EXERCISE DESCRIPTION -
Start at the line below containing "When President Trump" and stop at the line containing "jacksonville.com (Apr. 4, 2017, 9:24". Repeat every line of that stretch exactly, and nothing outside it.

□ □ □ □ □ □ □

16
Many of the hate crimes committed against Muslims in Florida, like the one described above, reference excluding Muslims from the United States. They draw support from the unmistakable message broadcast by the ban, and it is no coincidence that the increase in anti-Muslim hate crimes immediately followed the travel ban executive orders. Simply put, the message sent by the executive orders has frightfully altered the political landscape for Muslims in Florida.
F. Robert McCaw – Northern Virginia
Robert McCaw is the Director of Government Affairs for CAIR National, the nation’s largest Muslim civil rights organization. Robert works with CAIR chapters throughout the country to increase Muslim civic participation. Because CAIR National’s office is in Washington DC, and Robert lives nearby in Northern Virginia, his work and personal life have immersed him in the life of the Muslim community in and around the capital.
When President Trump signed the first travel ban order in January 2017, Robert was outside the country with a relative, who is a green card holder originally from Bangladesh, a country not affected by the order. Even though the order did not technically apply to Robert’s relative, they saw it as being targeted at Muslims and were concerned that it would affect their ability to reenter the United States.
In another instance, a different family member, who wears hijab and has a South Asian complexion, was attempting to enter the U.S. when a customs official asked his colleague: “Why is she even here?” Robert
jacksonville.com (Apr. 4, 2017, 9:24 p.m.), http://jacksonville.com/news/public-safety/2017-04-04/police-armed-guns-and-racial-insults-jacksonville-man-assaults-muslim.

□ □ □ □ □ □ □

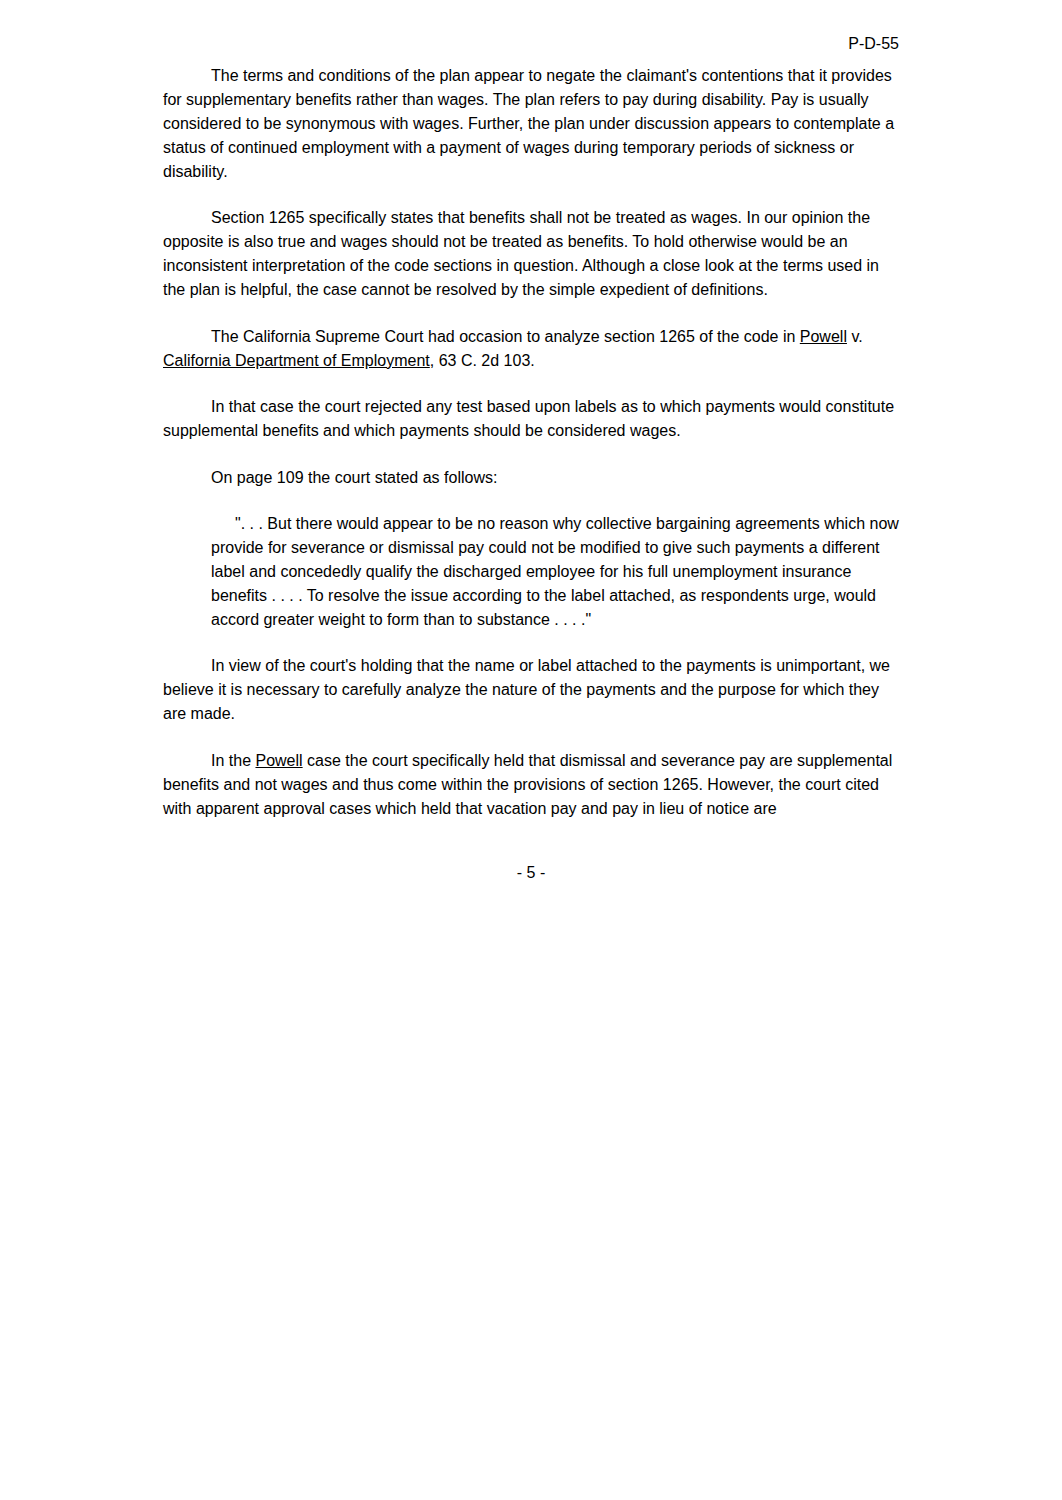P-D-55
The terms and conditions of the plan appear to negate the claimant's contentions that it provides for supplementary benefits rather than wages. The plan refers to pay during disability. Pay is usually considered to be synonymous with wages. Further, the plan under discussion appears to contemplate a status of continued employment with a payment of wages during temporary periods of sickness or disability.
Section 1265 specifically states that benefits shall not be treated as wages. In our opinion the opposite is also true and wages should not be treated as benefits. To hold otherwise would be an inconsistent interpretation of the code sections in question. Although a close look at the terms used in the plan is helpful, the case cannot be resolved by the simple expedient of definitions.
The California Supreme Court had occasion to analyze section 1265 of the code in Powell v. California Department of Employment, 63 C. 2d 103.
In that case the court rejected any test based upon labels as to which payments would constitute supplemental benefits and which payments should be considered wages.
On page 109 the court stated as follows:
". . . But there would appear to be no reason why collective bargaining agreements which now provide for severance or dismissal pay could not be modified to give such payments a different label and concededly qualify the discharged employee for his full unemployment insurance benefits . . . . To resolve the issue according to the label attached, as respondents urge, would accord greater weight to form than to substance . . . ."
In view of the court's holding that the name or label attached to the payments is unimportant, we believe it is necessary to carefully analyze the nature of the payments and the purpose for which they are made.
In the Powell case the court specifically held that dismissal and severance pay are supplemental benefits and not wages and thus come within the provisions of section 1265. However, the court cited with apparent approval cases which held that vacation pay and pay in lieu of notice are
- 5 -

□ □ □ □ □ □ □

YOUR SOLUTION -
When President Trump signed the first travel ban order in January 2017, Robert was outside the country with a relative, who is a green card holder originally from Bangladesh, a country not affected by the order. Even though the order did not technically apply to Robert’s relative, they saw it as being targeted at Muslims and were concerned that it would affect their ability to reenter the United States.
In another instance, a different family member, who wears hijab and has a South Asian complexion, was attempting to enter the U.S. when a customs official asked his colleague: “Why is she even here?” Robert
jacksonville.com (Apr. 4, 2017, 9:24 p.m.), http://jacksonville.com/news/public-safety/2017-04-04/police-armed-guns-and-racial-insults-jacksonville-man-assaults-muslim.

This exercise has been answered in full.